_Assignment:_
Write out the material below exactly, with no line missing.

_Available data:_
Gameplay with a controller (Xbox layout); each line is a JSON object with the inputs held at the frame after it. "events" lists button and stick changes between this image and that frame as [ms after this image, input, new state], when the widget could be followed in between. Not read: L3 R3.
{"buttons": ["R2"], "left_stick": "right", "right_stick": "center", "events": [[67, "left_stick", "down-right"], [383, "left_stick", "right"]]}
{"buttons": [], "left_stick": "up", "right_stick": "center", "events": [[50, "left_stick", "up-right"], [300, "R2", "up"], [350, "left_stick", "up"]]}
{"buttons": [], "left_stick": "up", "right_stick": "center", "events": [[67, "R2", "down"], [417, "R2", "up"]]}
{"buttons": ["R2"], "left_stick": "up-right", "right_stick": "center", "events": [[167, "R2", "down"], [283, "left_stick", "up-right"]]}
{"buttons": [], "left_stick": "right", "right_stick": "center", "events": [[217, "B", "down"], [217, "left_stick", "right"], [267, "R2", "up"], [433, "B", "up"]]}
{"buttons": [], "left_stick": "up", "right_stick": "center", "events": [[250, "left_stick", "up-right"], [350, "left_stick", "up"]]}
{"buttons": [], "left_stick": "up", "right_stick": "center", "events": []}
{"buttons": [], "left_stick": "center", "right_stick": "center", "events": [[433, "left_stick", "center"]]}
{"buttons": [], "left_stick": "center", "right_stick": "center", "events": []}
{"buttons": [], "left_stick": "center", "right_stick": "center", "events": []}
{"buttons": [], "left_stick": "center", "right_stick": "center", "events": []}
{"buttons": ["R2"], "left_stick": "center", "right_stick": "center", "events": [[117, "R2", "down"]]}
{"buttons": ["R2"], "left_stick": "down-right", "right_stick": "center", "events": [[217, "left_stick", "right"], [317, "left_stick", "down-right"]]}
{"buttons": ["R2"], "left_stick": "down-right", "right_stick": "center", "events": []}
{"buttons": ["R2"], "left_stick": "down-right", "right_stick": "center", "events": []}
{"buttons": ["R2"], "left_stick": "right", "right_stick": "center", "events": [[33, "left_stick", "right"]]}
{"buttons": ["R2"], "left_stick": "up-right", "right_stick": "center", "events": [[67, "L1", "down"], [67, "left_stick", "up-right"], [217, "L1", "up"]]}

_Answer below:_
Gameplay with a controller (Xbox layout); each line is a JSON object with the inputs held at the frame after it. "events" lists button and stick changes between this image and that frame as [ms after this image, input, new state], when the widget could be followed in between. Not read: L3 R3.
{"buttons": ["R2"], "left_stick": "right", "right_stick": "center", "events": [[67, "left_stick", "down-right"], [383, "left_stick", "right"]]}
{"buttons": [], "left_stick": "up", "right_stick": "center", "events": [[50, "left_stick", "up-right"], [300, "R2", "up"], [350, "left_stick", "up"]]}
{"buttons": [], "left_stick": "up", "right_stick": "center", "events": [[67, "R2", "down"], [417, "R2", "up"]]}
{"buttons": ["R2"], "left_stick": "up-right", "right_stick": "center", "events": [[167, "R2", "down"], [283, "left_stick", "up-right"]]}
{"buttons": [], "left_stick": "right", "right_stick": "center", "events": [[217, "B", "down"], [217, "left_stick", "right"], [267, "R2", "up"], [433, "B", "up"]]}
{"buttons": [], "left_stick": "up", "right_stick": "center", "events": [[250, "left_stick", "up-right"], [350, "left_stick", "up"]]}
{"buttons": [], "left_stick": "up", "right_stick": "center", "events": []}
{"buttons": [], "left_stick": "center", "right_stick": "center", "events": [[433, "left_stick", "center"]]}
{"buttons": [], "left_stick": "center", "right_stick": "center", "events": []}
{"buttons": [], "left_stick": "center", "right_stick": "center", "events": []}
{"buttons": [], "left_stick": "center", "right_stick": "center", "events": []}
{"buttons": ["R2"], "left_stick": "center", "right_stick": "center", "events": [[117, "R2", "down"]]}
{"buttons": ["R2"], "left_stick": "down-right", "right_stick": "center", "events": [[217, "left_stick", "right"], [317, "left_stick", "down-right"]]}
{"buttons": ["R2"], "left_stick": "down-right", "right_stick": "center", "events": []}
{"buttons": ["R2"], "left_stick": "down-right", "right_stick": "center", "events": []}
{"buttons": ["R2"], "left_stick": "right", "right_stick": "center", "events": [[33, "left_stick", "right"]]}
{"buttons": ["R2"], "left_stick": "up-right", "right_stick": "center", "events": [[67, "L1", "down"], [67, "left_stick", "up-right"], [217, "L1", "up"]]}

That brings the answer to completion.